DARKRING

サンサソー

第1話 崩壊の引き金

 遥か未来、人類は地球を捨て宙に天体を作り楽園を築いた。


 地球は異常気象と核汚染によって死の星となり、海は蒸発し地表は溶岩の冷え固まった黒一色がどこまでも続いている。その理由は今や定かではないが、人類が戦争を起こし地球の核を傷付けたからだと言われていた。


 長い年月の果て、地球はその名はほとんど使われていない。かつて故郷であった黒い星は『ゲヘナ』と呼ばれ、もはや誰が初めにそう呼んだのかもわからなくなっていった。


 人類は安住の地『エデン』へ移り住み、これを再び死の星に変えぬよう神の如き機械マキナに護られながら安寧の日々を送っている。


 しかしそんな平和な日々も、ある事件を境に崩壊していく。それを止める手立てなど、マキナに頼りきりゆっくりと滅びへ向かっていた人類が持つはずもなかった。


 これは、ただの一軍人でしかなかった私が滅びを止めようと足掻き、何もできなかった絶望の物語。



 ◆



 私の名はカタリナ。故あってエデン政府軍に仕官した者だ。


 エデン軍事担当マキナ''マーズ''直属特殊部隊SOFJEソフィエ。そこが私の所属する部隊。階級は中佐である。


 自慢ではないが、SOFJEは他の政府軍や民間の警備隊などとは比べ物にならない戦闘力と作戦遂行力を有する。エリート中のエリートだ。


 軍人はこの部隊に配属されることを何よりの名誉とし、血反吐を吐く努力に人生の大半を費やす者も少なくない。しかしそれでは不十分。

 研鑽は大前提、類まれなる才能とマーズに認められる程の活躍をした士官にのみ試験を受ける機会が与えられる。


 私は長く険しい鍛錬の道に分け入り、ただ一人によるテロ鎮圧の業績をもって入隊した。


 この部隊は政府軍のような要人護衛や対テロ作戦などにはつかず主目的であるマキナの護衛を任されている。しかしこの他にもう一つの半永久的な任務を与えられている。
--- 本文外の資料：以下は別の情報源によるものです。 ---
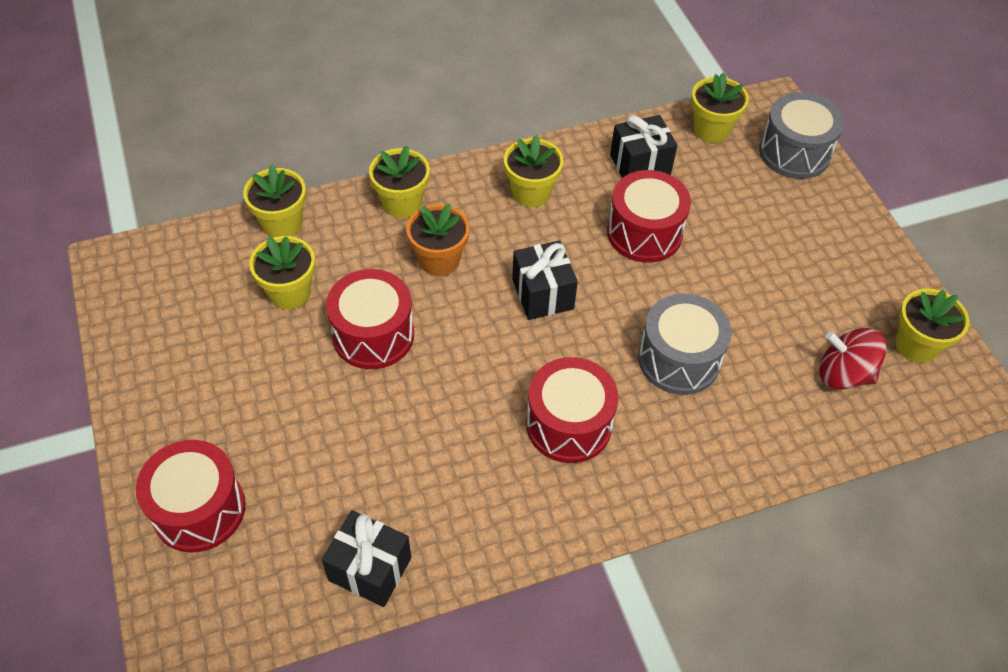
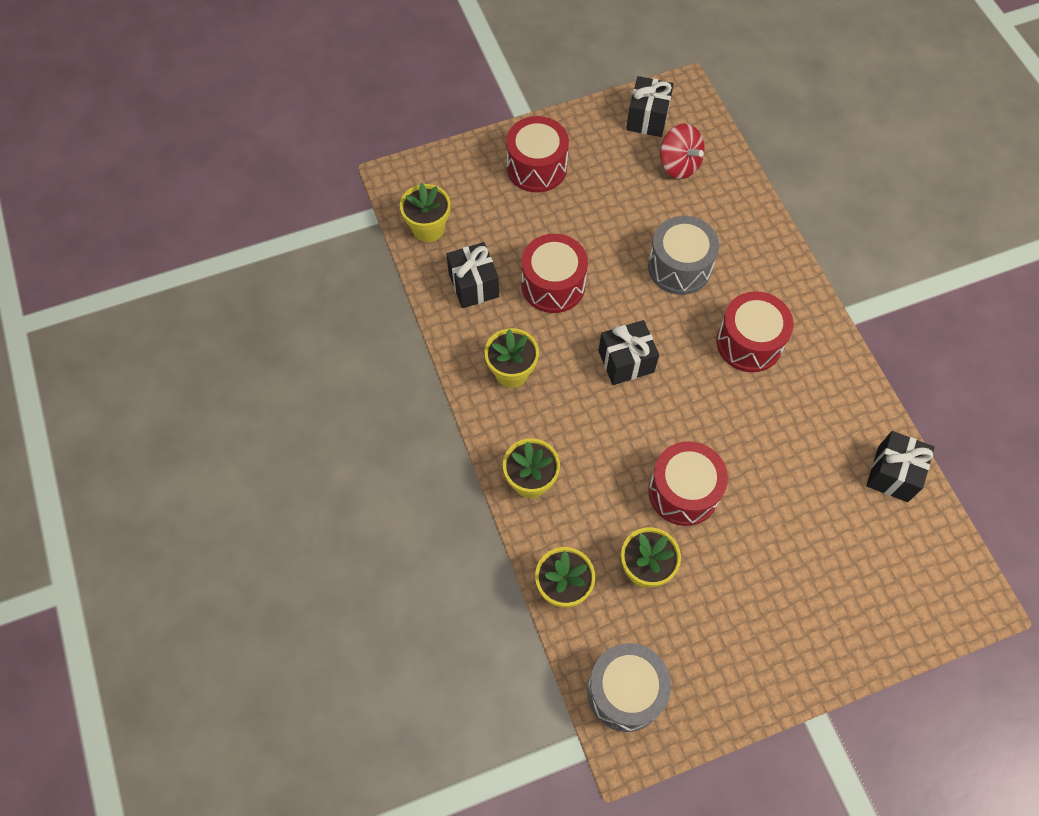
camera: 90 degrees left, 10 degrees up
(199, 509) = (869, 608): red drum -> red drum (536, 167)
(439, 260) = (596, 444): orange flower pot -> none
(794, 152) = (455, 171): grey drum -> grey drum (625, 692)
(844, 374) = (679, 165): red spinning top -> red spinning top turned 60 degrees counterclockwise
(916, 345) = (647, 118): yellow flower pot -> black gift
 それがスター軍事空港にてゲヘナからサルベージされた物資を検めること。重度の核汚染を警戒し、有用な物資の回収、または過去の過ちを忘れないための展示品としてのもの。


 それらはこの軍事空港で保管され、我々は一部の区画を展示区画とし民衆に解放している。全5班からなる警備班、それによる警備もまたSOFJEの仕事だった。


「カタリナ中佐。展示区画入口担当の警備第5班から通信です」


「繋げろ」


 警備室で警備班の動向を見ていた私は席をたち、モニターの前へ移動する。警備第5班からの映像が映し出されると、そこには入口に屯する団体の様子があった。


「こちらSOFJE警備室。第5班、何が起きている」


「こちら、第5班班長のオードリー。展示区画入口にエデン保護団体を名乗る集団がデモを起こしています。退ける許可を問います」


「保護団体とやらは何を要求している」


「『ゲヘナからのサルベージを廃止し、物資の全てを廃棄すること』です」


 ゲヘナは死の星。そこにあるものも危険極まりない。異物はエデンに入れてはならない。


 このような言い分を通そうと日夜抗議活動に精を出す者たち。エデン保護団体というチープな名称だが、こぞって言うことは同じだ。


 こういった輩は何度も展示区画に来たことがある。しかしこれはマキナの勅令であり、廃止などまずありえない。

 だが奴らは全く引かないのだ。エデンは全ての脅威から守護される楽園、政府軍である我々が武力行使に出ることができないことを奴らはわかっている。


 こうなっては形だけの制止を行いながら本日の展示時刻終了まで乗り切るのが通例。オペレーターがそのように指示を伝えようとマイクに口を近付けたその時だった。


 映像に乱れが生じ、続いて轟音が警備室を襲った。これは爆破音、しかもかなりの大きさだ。

 映像の乱れが少し収まると、そこには人の数倍の大きさをほこる鉄の巨人が姿を見せていた。


 機械兵クリーガー。人間が搭乗し幾つもの武装を所持する戦闘兵器。


 つまり、これはデモではなくテロ。一瞬にして展示区画は阿鼻叫喚の嵐が巻き起こった。


「馬鹿な、SOFJE我々の軍事空港でテロだと!?」


「クリーガーなど何処で手に入れたというのだ!警戒態勢!武装レベルを3スリーまで引き上げろ!」


「はっ!すぐに警備班を現場に集合させます!」


 警備室内の戦闘員が慌ただしく退室しようとする中、オペレーターが他の警備隊へと緊急コードを発令しようと赤いボタンへ手を伸ばす。


 私は戦闘員たちとともにすぐさま現場へ急行しなければならないだろう。クリーガーが相手ならばこちらも戦闘兵器を導入する必要がある。これ以上被害が出る前に迅速な対応を行わなければいけない。


 本来の私の仕事ならばそれでいい。



 私は素早く腰にかけた光線銃を抜くと、オペレーターの手ごとボタンを撃ち抜き破壊した。



「あっ!?うあああああっ!!」


「カタリナ中佐!?いったい何を…!」


 戸惑う隊員たちへ躊躇することなく引き金を引く。中には反撃しようと試みる者もいたが、既に攻撃を開始している私にとっては武器を取り反撃するまでの時間のうちに全員を始末することは容易だった。


 死体ばかりとなった警備室を見渡し、繋げたままの第5班との通信に「行け」と一言だけ送る。


 映像のクリーガーはさらに数を増やし、展示区画入口を破壊して暴れ始めるのだった。